K Mayo and MP Wellman

2nd ACM International Conference on AI in Finance (ICAIF), Article No.: 20, pages 1–8, November 2021.

Extended abstract appeared in 20th International Conference on Autonomous Agents and Multiagent Systems (AAMAS), pages 1599–1601, May 2021.


Portfolio compression, the elimination of debt cycles in a financial network, is employed in over-the-counter derivative markets as a method for simplifying balance sheets. Canceling debts through compression can sometimes promote financial stability by stopping the spread of contagion from an insolvent firm hit by a negative financial shock. However, previous work has demonstrated that in some cases compression can exacerbate systemic risk by removing paths of shock absorption. We analyze portfolio compression as a strategic decision made by firms within a debt network.

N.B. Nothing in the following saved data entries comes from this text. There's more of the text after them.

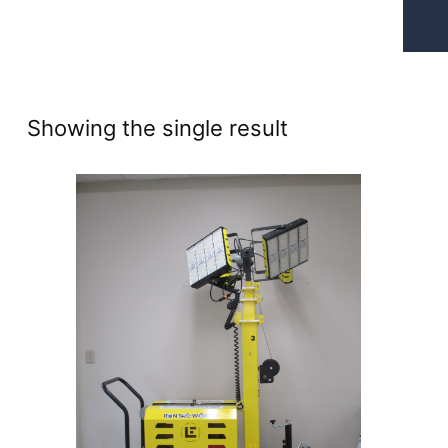
Showing the single result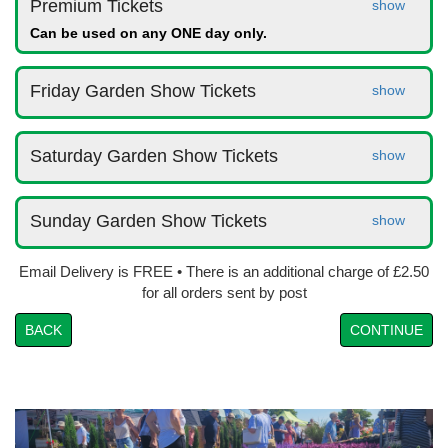
Premium Tickets
show
Can be used on any ONE day only.
Friday Garden Show Tickets
show
Saturday Garden Show Tickets
show
Sunday Garden Show Tickets
show
Email Delivery is FREE • There is an additional charge of £2.50
for all orders sent by post
BACK
CONTINUE
Prev
Nex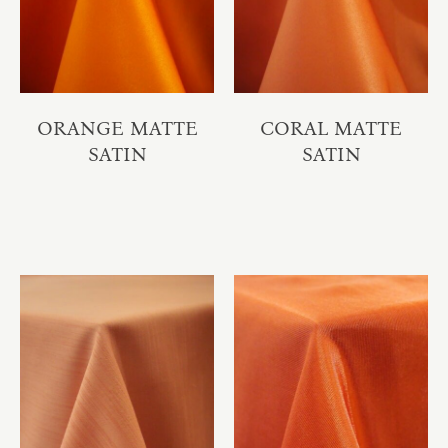
ORANGE MATTE
CORAL MATTE
SATIN
SATIN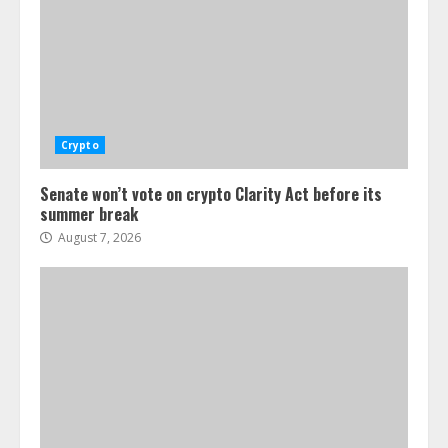
Crypto
Senate won’t vote on crypto Clarity Act before its
summer break
August 7, 2026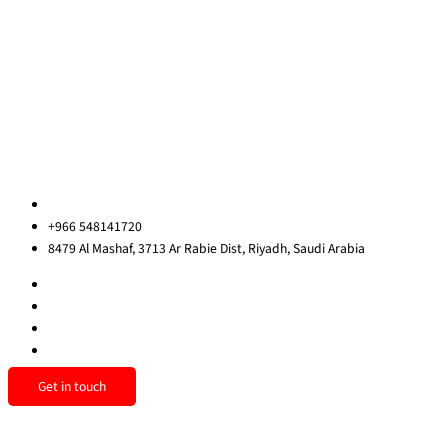
Blog
Contact Us
Privacy Policy
Sitemap
Contact us
ksa@redrockinternational.com
+966 548141720
8479 Al Mashaf, 3713 Ar Rabie Dist, Riyadh, Saudi Arabia
Get in touch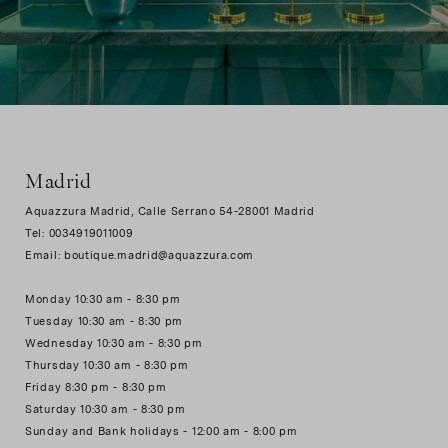
Madrid
Aquazzura Madrid, Calle Serrano 54-28001 Madrid
Tel: 0034919011009
Email: boutique.madrid@aquazzura.com
Monday 10:30 am - 8:30 pm
Tuesday 10:30 am - 8:30 pm
Wednesday 10:30 am - 8:30 pm
Thursday 10:30 am - 8:30 pm
Friday 8:30 pm - 8:30 pm
Saturday 10:30 am - 8:30 pm
Sunday and Bank holidays - 12:00 am - 8:00 pm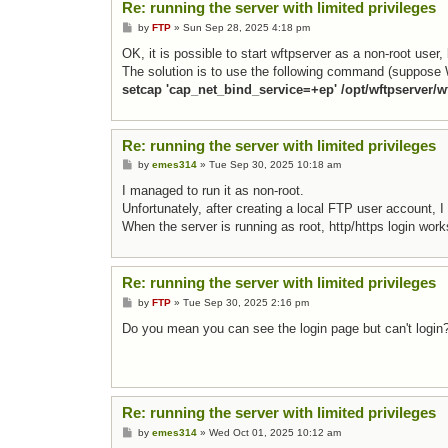
Re: running the server with limited privileges
Post
by
FTP
»
Sun Sep 28, 2025 4:18 pm
OK, it is possible to start wftpserver as a non-root user,
The solution is to use the following command (suppose W
setcap 'cap_net_bind_service=+ep' /opt/wftpserver/w
Re: running the server with limited privileges
Post
by
emes314
»
Tue Sep 30, 2025 10:18 am
I managed to run it as non-root.
Unfortunately, after creating a local FTP user account, I
When the server is running as root, http/https login work
Re: running the server with limited privileges
Post
by
FTP
»
Tue Sep 30, 2025 2:16 pm
Do you mean you can see the login page but can't login
Re: running the server with limited privileges
Post
by
emes314
»
Wed Oct 01, 2025 10:12 am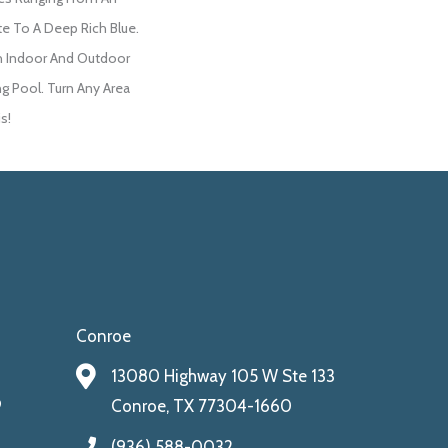
te To A Deep Rich Blue.
h Indoor And Outdoor
ng Pool. Turn Any Area
s!
Conroe
13080 Highway 105 W Ste 133
9
Conroe, TX 77304-1660
(936) 588-0032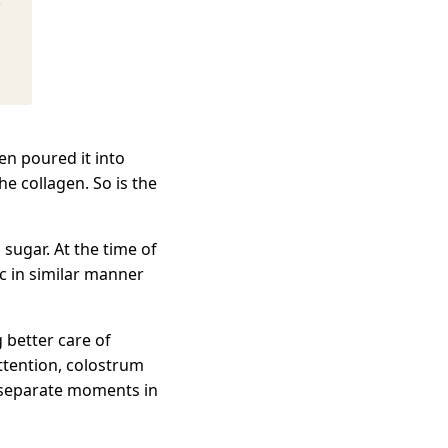
e
en poured it into
he collagen. So is the
ugar. At the time of
ic in similar manner
 better care of
ttention, colostrum
 separate moments in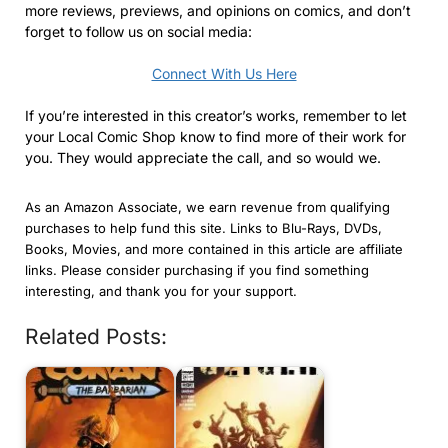
more reviews, previews, and opinions on comics, and don’t
forget to follow us on social media:
Connect With Us Here
If you’re interested in this creator’s works, remember to let
your Local Comic Shop know to find more of their work for
you. They would appreciate the call, and so would we.
As an Amazon Associate, we earn revenue from qualifying
purchases to help fund this site. Links to Blu-Rays, DVDs,
Books, Movies, and more contained in this article are affiliate
links. Please consider purchasing if you find something
interesting, and thank you for your support.
Related Posts: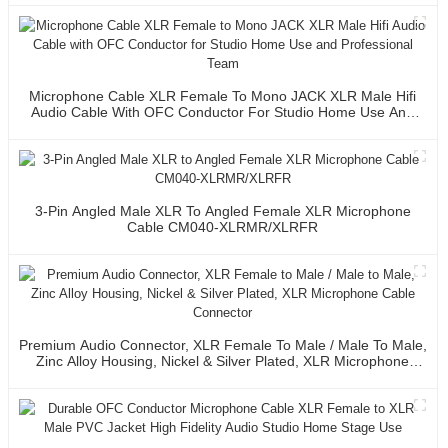
Microphone Cable XLR Female To Mono JACK XLR Male Hifi
Audio Cable With OFC Conductor For Studio Home Use And
Professional Team
3-Pin Angled Male XLR To Angled Female XLR Microphone
Cable CM040-XLRMR/XLRFR
Premium Audio Connector, XLR Female To Male / Male To Male,
Zinc Alloy Housing, Nickel & Silver Plated, XLR Microphone
Cable Connector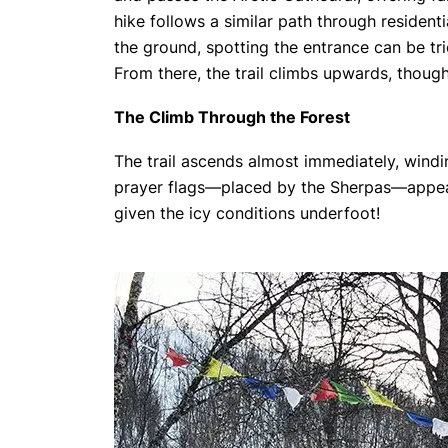
hike follows a similar path through resident
the ground, spotting the entrance can be tric
From there, the trail climbs upwards, thoug
The Climb Through the Forest
The trail ascends almost immediately, windin
prayer flags—placed by the Sherpas—appear 
given the icy conditions underfoot!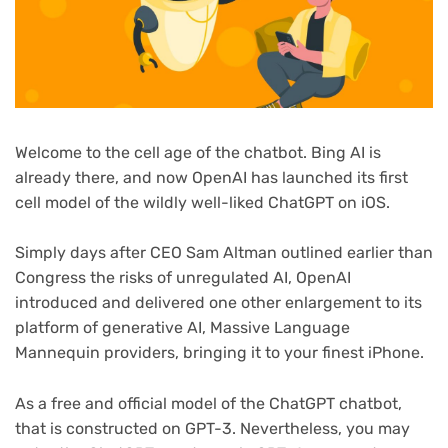
Welcome to the cell age of the chatbot. Bing AI is
already there, and now OpenAI has launched its first
cell model of the wildly well-liked ChatGPT on iOS.
Simply days after CEO Sam Altman outlined earlier than
Congress the risks of unregulated AI, OpenAI
(opens
introduced
and delivered one other enlargement to its
in
platform of generative AI, Massive Language
new
Mannequin providers, bringing it to your finest iPhone.
tab)
As a free and official model of the ChatGPT chatbot,
that is constructed on GPT-3. Nevertheless, you may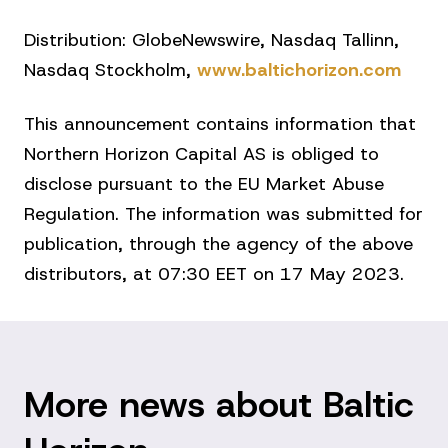
Distribution: GlobeNewswire, Nasdaq Tallinn,
Nasdaq Stockholm,
www.baltichorizon.com
This announcement contains information that
Northern Horizon Capital AS is obliged to
disclose pursuant to the EU Market Abuse
Regulation. The information was submitted for
publication, through the agency of the above
distributors, at 07:30 EET on 17 May 2023.
More news about Baltic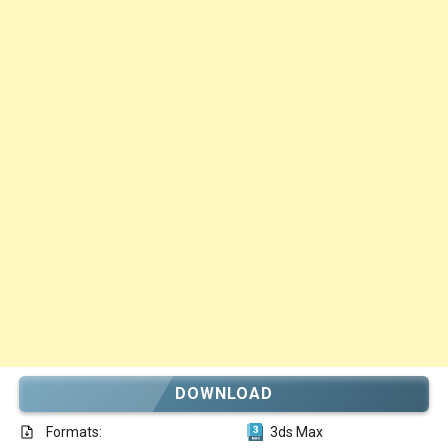
DOWNLOAD
Formats:
3ds Max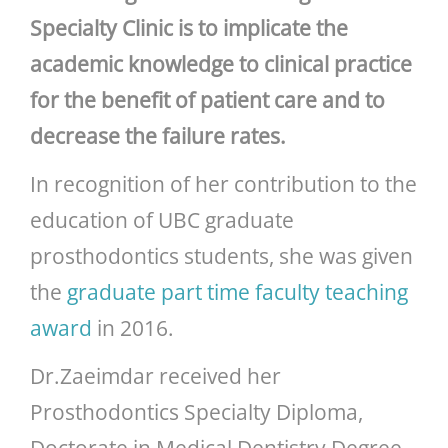
Specialty Clinic is to implicate the
academic knowledge to clinical practice
for the benefit of patient care and to
decrease the failure rates.
In recognition of her contribution to the
education of UBC graduate
prosthodontics students, she was given
the
graduate part time faculty teaching
award
in 2016.
Dr.Zaeimdar received her
Prosthodontics Specialty Diploma,
Doctorate in Medical Dentistry Degree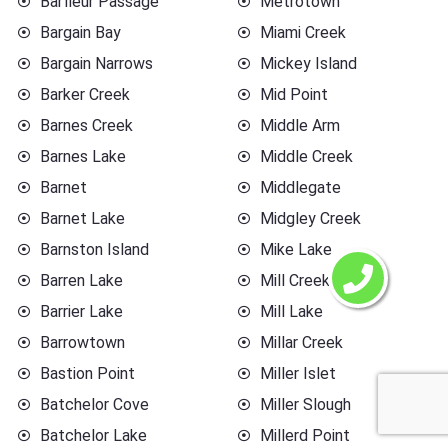
Barfleur Passage
Metrotown
Bargain Bay
Miami Creek
Bargain Narrows
Mickey Island
Barker Creek
Mid Point
Barnes Creek
Middle Arm
Barnes Lake
Middle Creek
Barnet
Middlegate
Barnet Lake
Midgley Creek
Barnston Island
Mike Lake
Barren Lake
Mill Creek
Barrier Lake
Mill Lake
Barrowtown
Millar Creek
Bastion Point
Miller Islet
Batchelor Cove
Miller Slough
Batchelor Lake
Millerd Point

We define a network game in which firms represented as nodes have only local information and we ask what criteria the firms should consider in their decision to compress. We propose a variety of heuristic strategies and evaluate them using agent-based simulation and empirical game-theoretic analysis. In our experiments, compression may or may not benefit nodes on a cycle, and our results show that simple strategies based on local information can effectively improve firms’ decision making. We further examine which features are most useful under various conditions, and find that the results depend on the rate at which assets can be recovered from insolvent nodes. When recovery rates are low, firms focus on avoiding contagion, and when they are high they consider the benefits of retaining cycles to cushion shocks. Finally, we then analyze the effects on systemic risk in equilibrium, finding that when nodes strategically choose to compress, the outcome is more likely to be beneficial than harmful.